Excessive consumption of alcohol, marijuana and hallucinogens has reached historic highs among adults aged 35 to 50 in the United States.
Almost a third of people in this age group reported having consumed alcohol – having more than five drinks on one occasion – in 2022, up from 23% in 2012, National Institutes of Health research found.
Marijuana use among 35-50 year olds has also reached historic highs, more than doubling from 13% in 2012 to 28% last year. The dramatic increase could be partly due to the growing legalization of the drug in US states.
And the proportion of adults using hallucinogens, such as LSD, MDMA and mushrooms, also doubled in 10 years. While 4% reported having used them in 2022, less than 1% used these drugs ten years ago.
Rising rates of depression are likely a factor pushing adults to take to the bottle, as the expectation that alcohol will alleviate these feelings may increase an individual’s desire to drink more, other studies have suggested.
Depression rates are believed to have been exacerbated during the Covid-19 pandemic due to lockdowns, loss of loved ones and increased isolation and anxiety.
Nearly a third of people in this age group reported having consumed alcohol – having more than five drinks on one occasion – in 2022, up from 23% in 2012, National Institutes of Health research has found.

Marijuana use among 35-50 year olds has reached historic highs, more than doubling from 13% in 2012 to 28% last year

The consumption of hallucinogens, such as LSD, MDMA and mushrooms, has doubled in 10 years to reach 4% in 2022, compared to less than 1% ten years ago among people aged 35 to 50.
The survey also looked at alcohol and drug use among 19- to 30-year-olds, with more marijuana users than older adults. In 2022, 44% of these young adults said they use it, compared to 28% in 2012.
Hallucinogen use in this group was twice that of their older counterparts, with 8% reporting use of these types of drugs. This is significantly higher than ten years ago, which was 3%.
However, self-reported heavy drinking among 19-30 year olds had fallen to 30.5% in 2022 from 35% a decade earlier.
Monitoring the Future, an ongoing research initiative that uses annual surveys to track the behaviors of American college students into adulthood, has suggested that the varying increases over the years are generational.

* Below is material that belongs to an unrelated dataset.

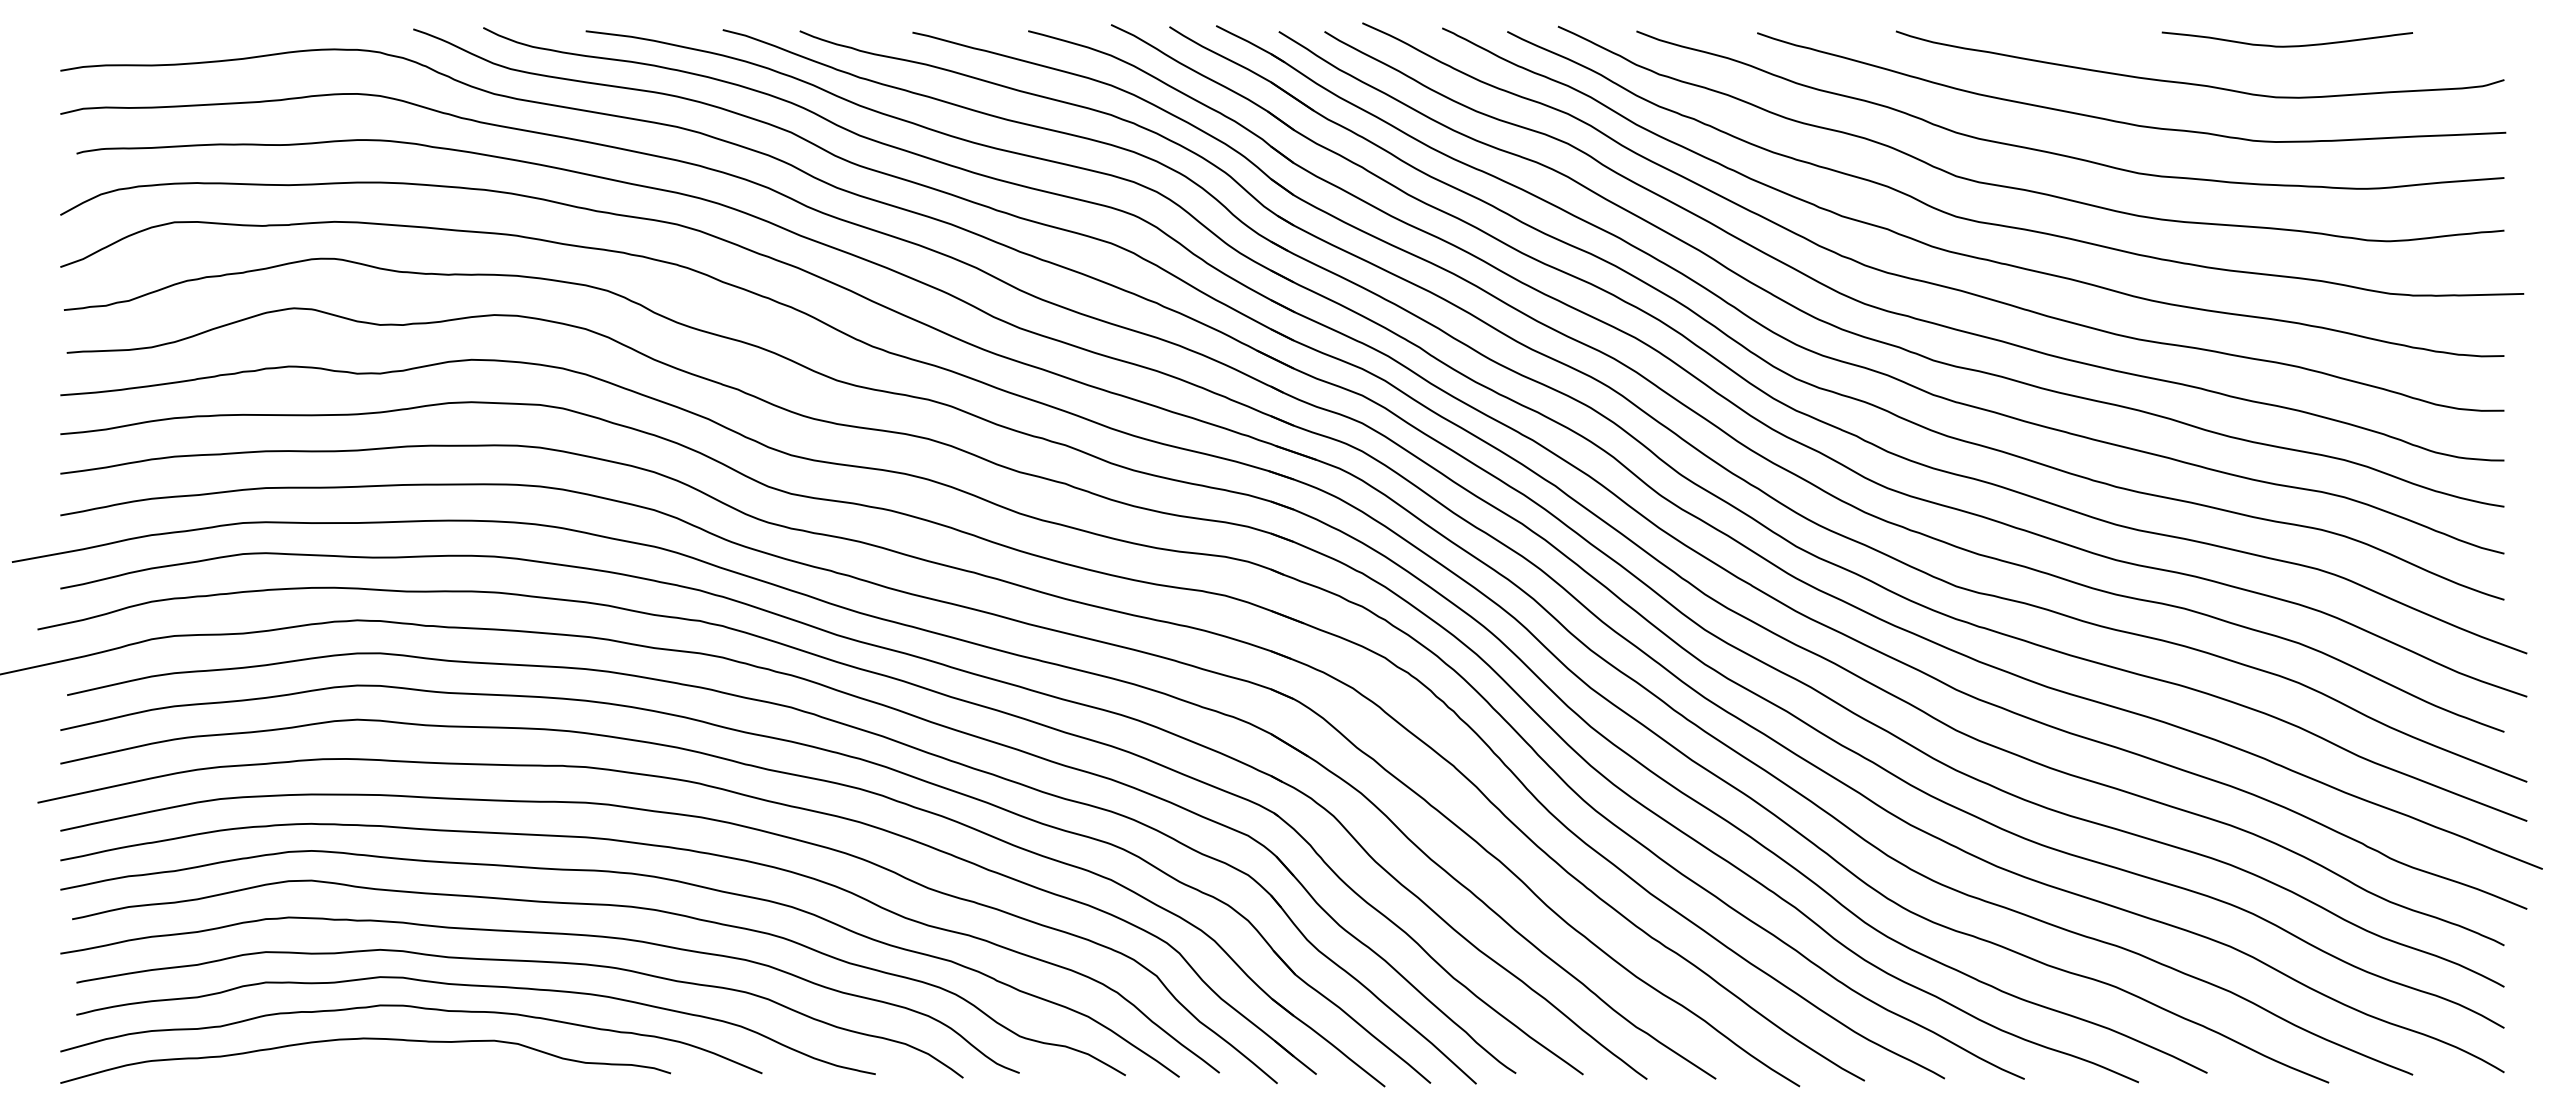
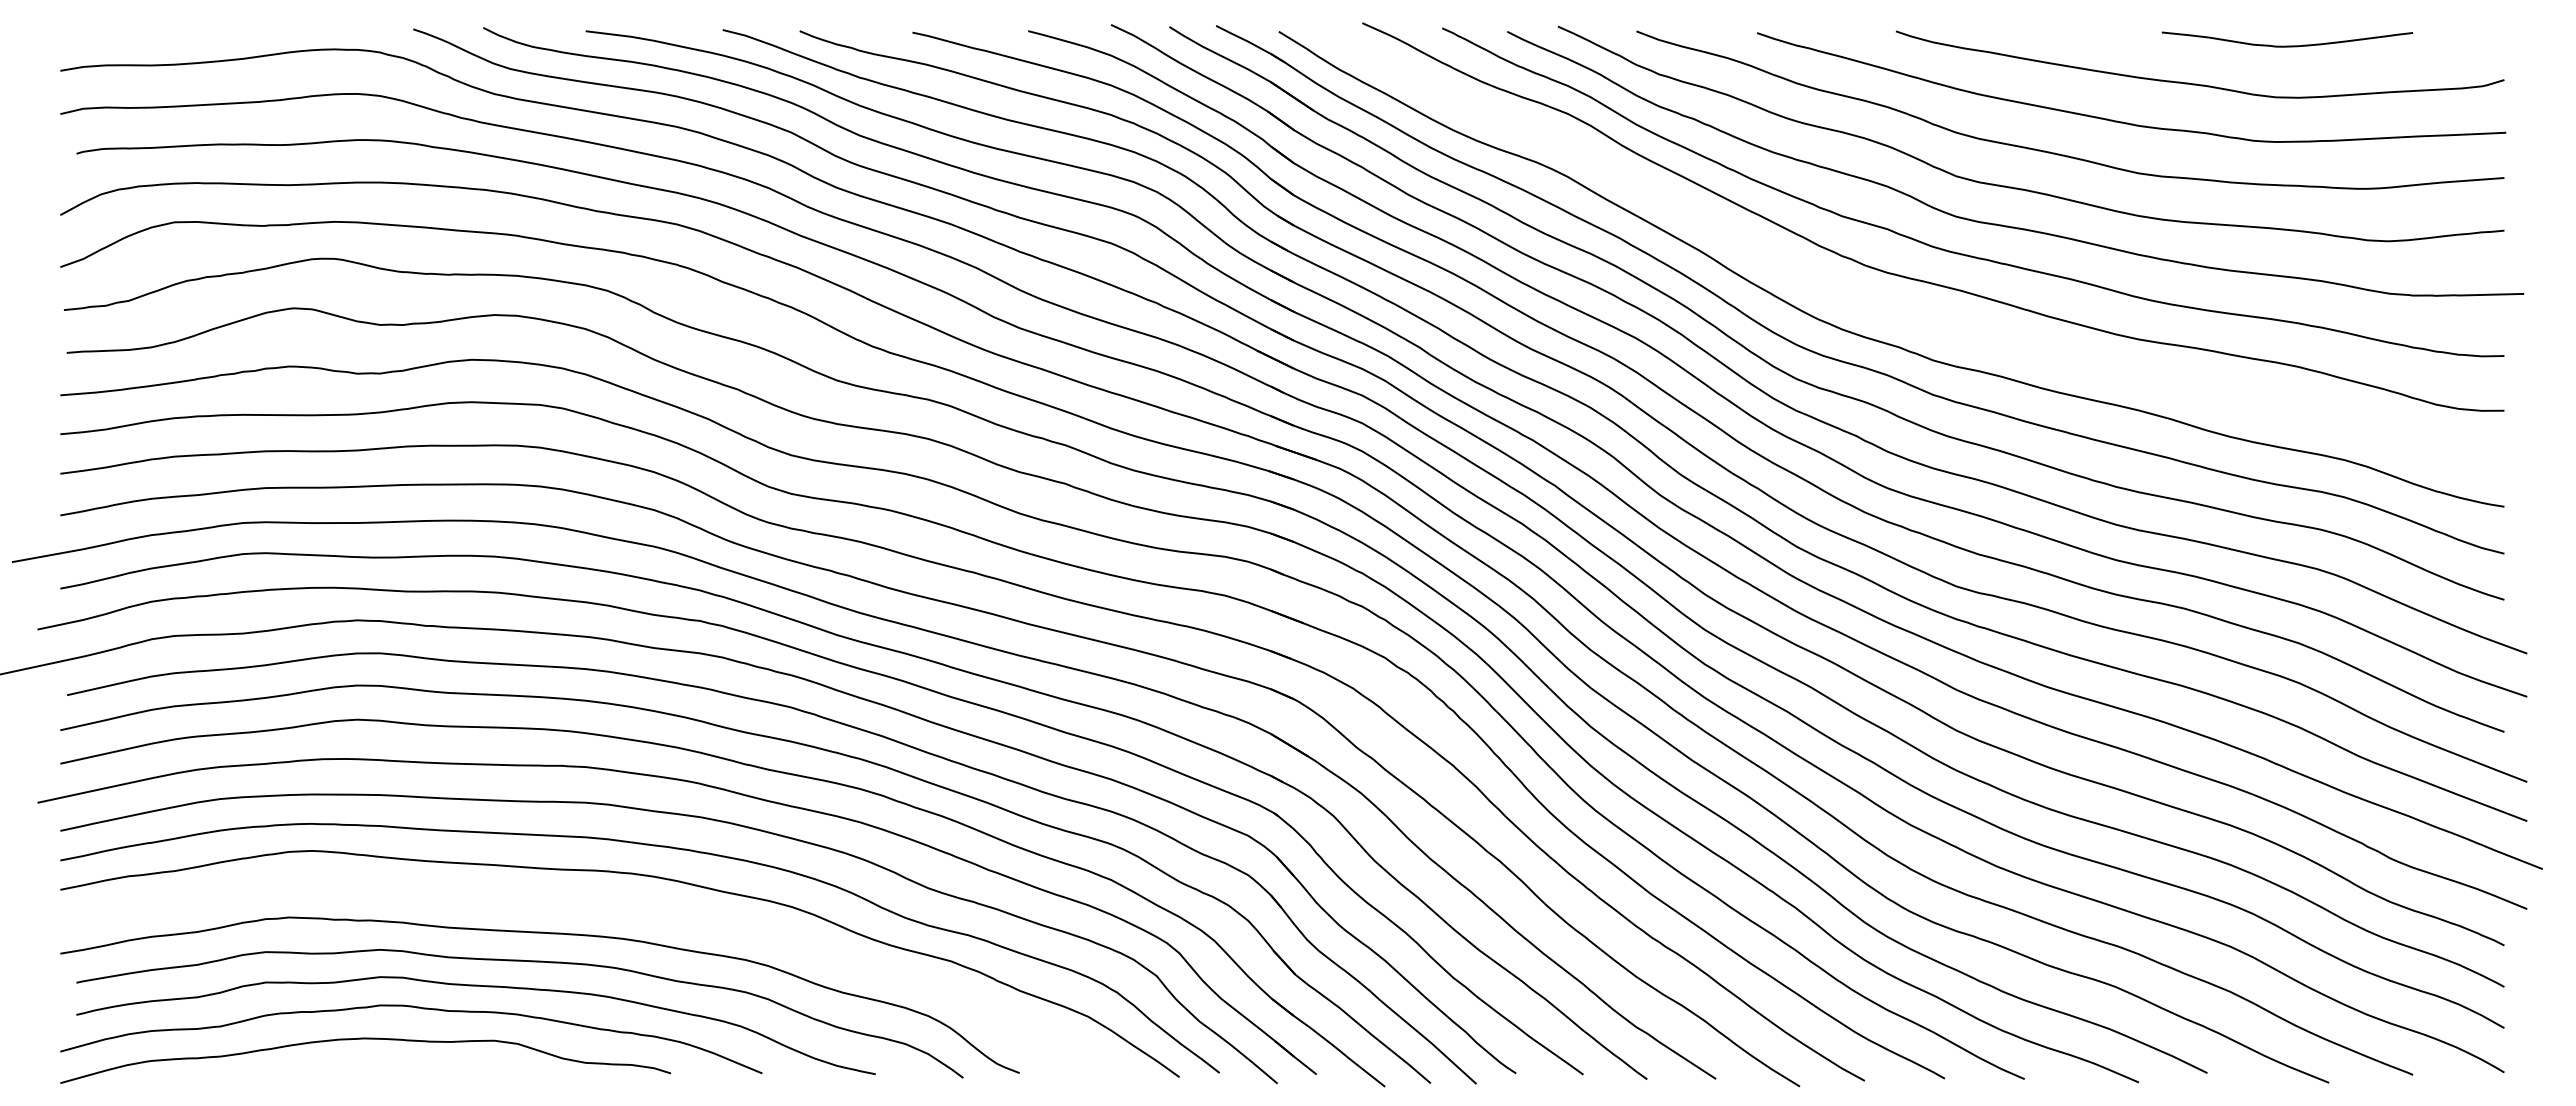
curve at (1897, 312): present -> none
curve at (598, 905): present -> none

Megan Patrick, a research professor at the University of Michigan and lead researcher on the study, said: “Trends in drug use change over decades and across development, from adolescence to middle age. adult.
“Behaviours and public perception of drug use can change rapidly, depending on the availability of drugs and other factors.”
For example, among adults aged 35 to 50, 50-year-olds had used marijuana the least, with 68% reporting having used it at some point in their life.
The study said: “These respondents graduated from high school in 1990, when marijuana and other drugs were at or near historically low levels for the past four decades, suggesting a cohort effect .”
The cohort effect is the effect that being born in a certain time or region has on the development or perceptions of a group of individuals.
A recent study by the Centers for Disease Control and Prevention (CDC) found that drug and alcohol-related deaths among people over the age of 65 had more than tripled over the past two decades, with 17,000 people died from these causes in 2020 alone.
Deaths among women in this age group were increasing at a higher rate than among men.
Alcohol-related death rates were rising even before Covid-19 – a time when both men and women were known to turn to alcohol during isolation and the stress of pandemic lockdowns.
Women may have drunk more because of stress, depression and anxiety, but also because of loneliness as many are left behind after the death of a male partner, experts have said in a study published in JAMA.
Alcohol also affects women differently, the study explains.
Women’s bodies tend to have less water to dilute alcohol concentrations than men’s, which means they are more likely to develop health problems from alcohol.